Requirement -> All lines with the word "center" must be pulled from the entries below.

Start of Data for review

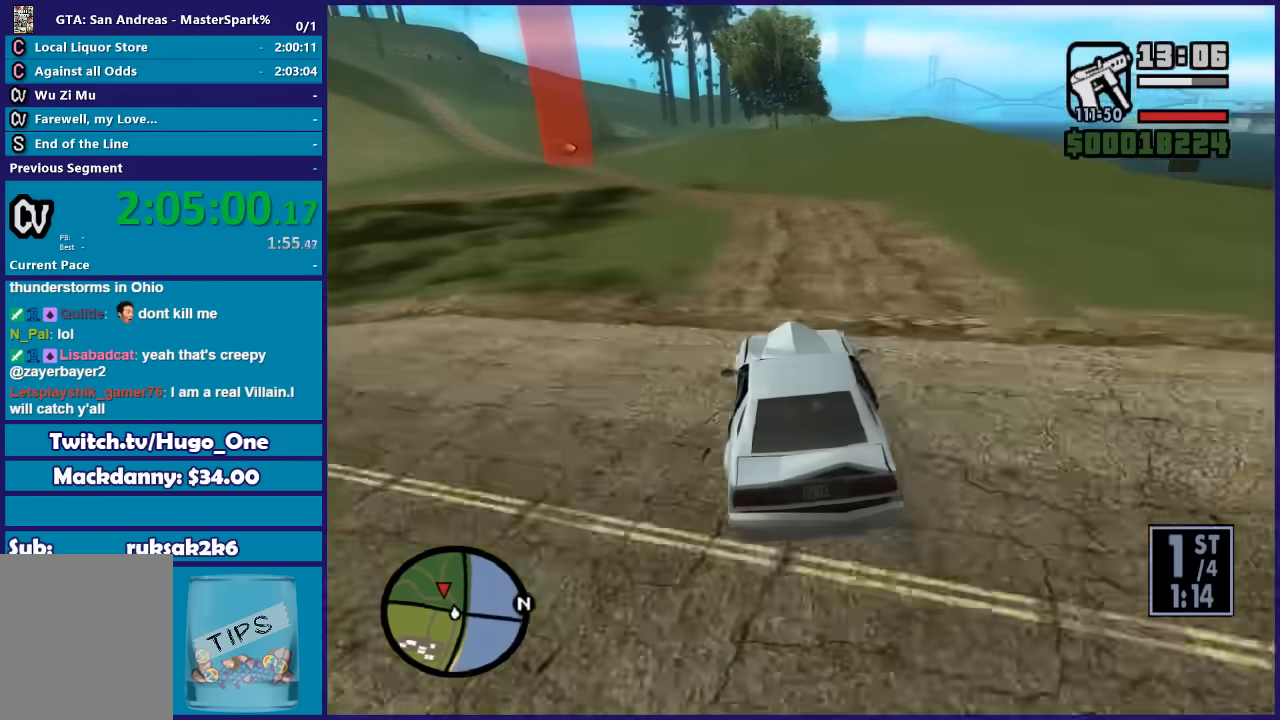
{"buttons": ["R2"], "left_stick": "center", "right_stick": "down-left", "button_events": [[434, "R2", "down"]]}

End of Data for review
Start of Data for review

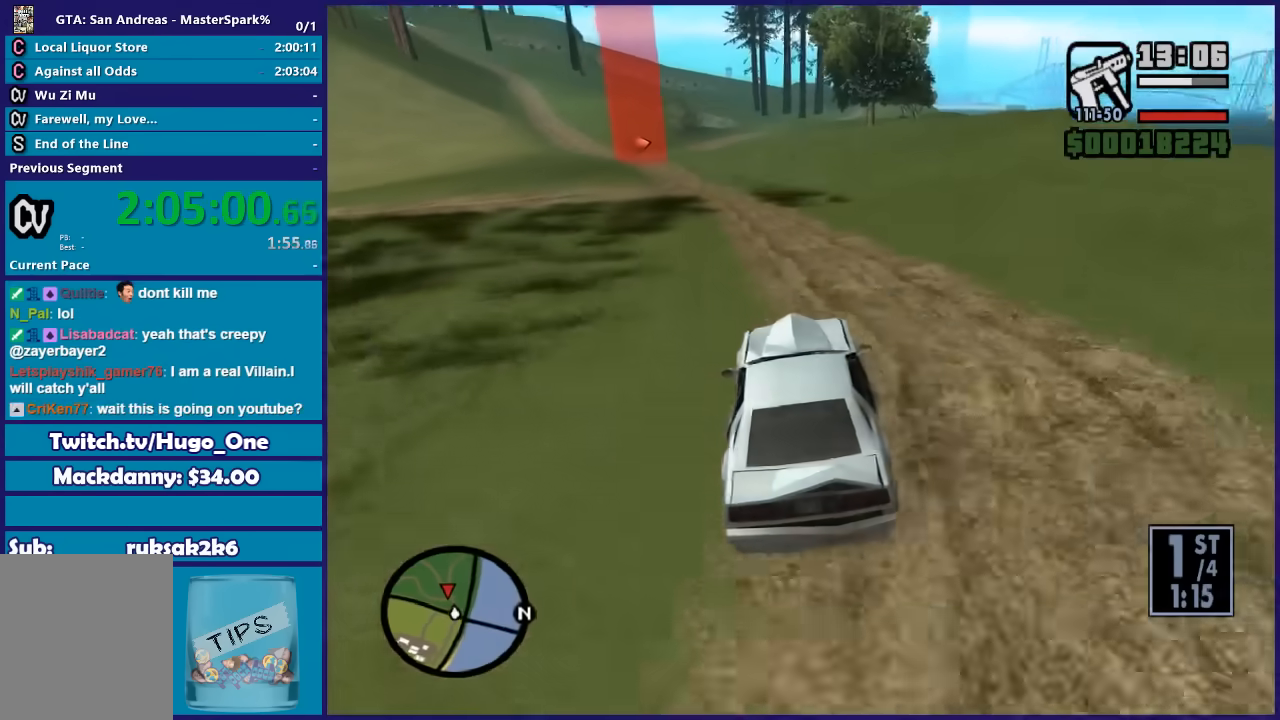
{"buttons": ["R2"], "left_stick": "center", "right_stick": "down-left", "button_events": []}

End of Data for review
Start of Data for review

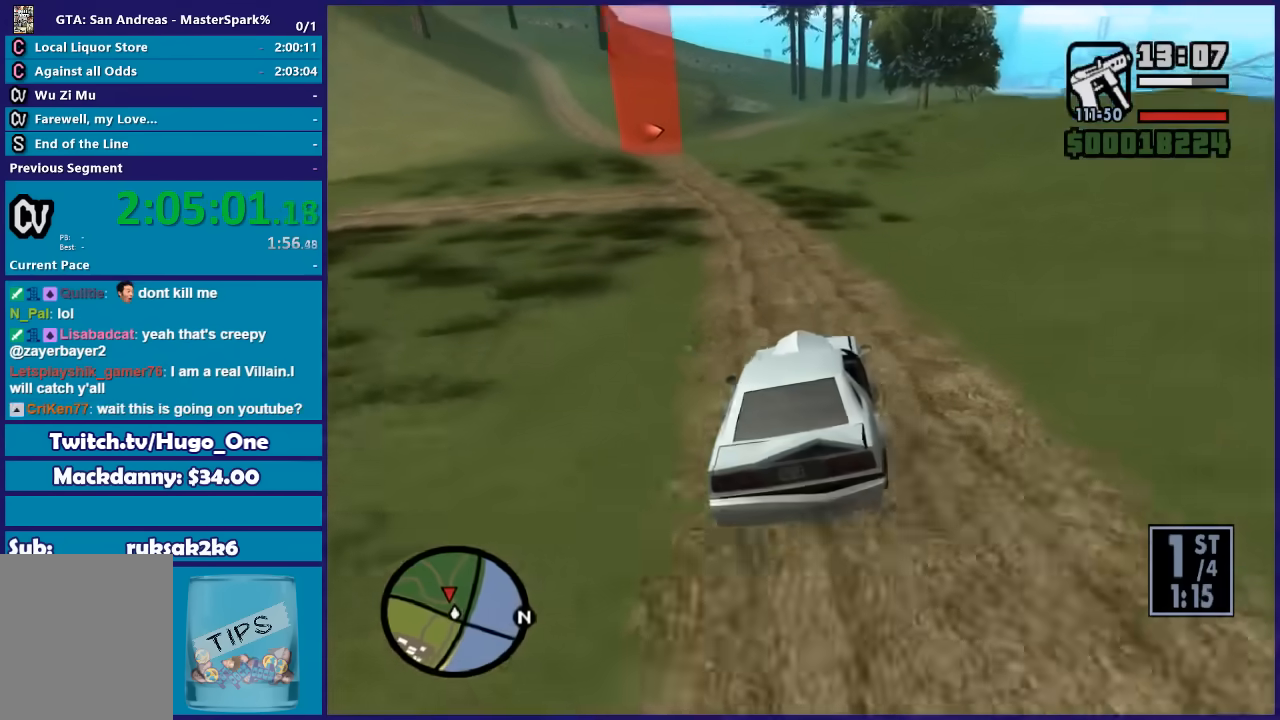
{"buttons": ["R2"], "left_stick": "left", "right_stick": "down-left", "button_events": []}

End of Data for review

Exercise response ->
{"buttons": ["R2"], "left_stick": "center", "right_stick": "down-left", "button_events": [[434, "R2", "down"]]}
{"buttons": ["R2"], "left_stick": "center", "right_stick": "down-left", "button_events": []}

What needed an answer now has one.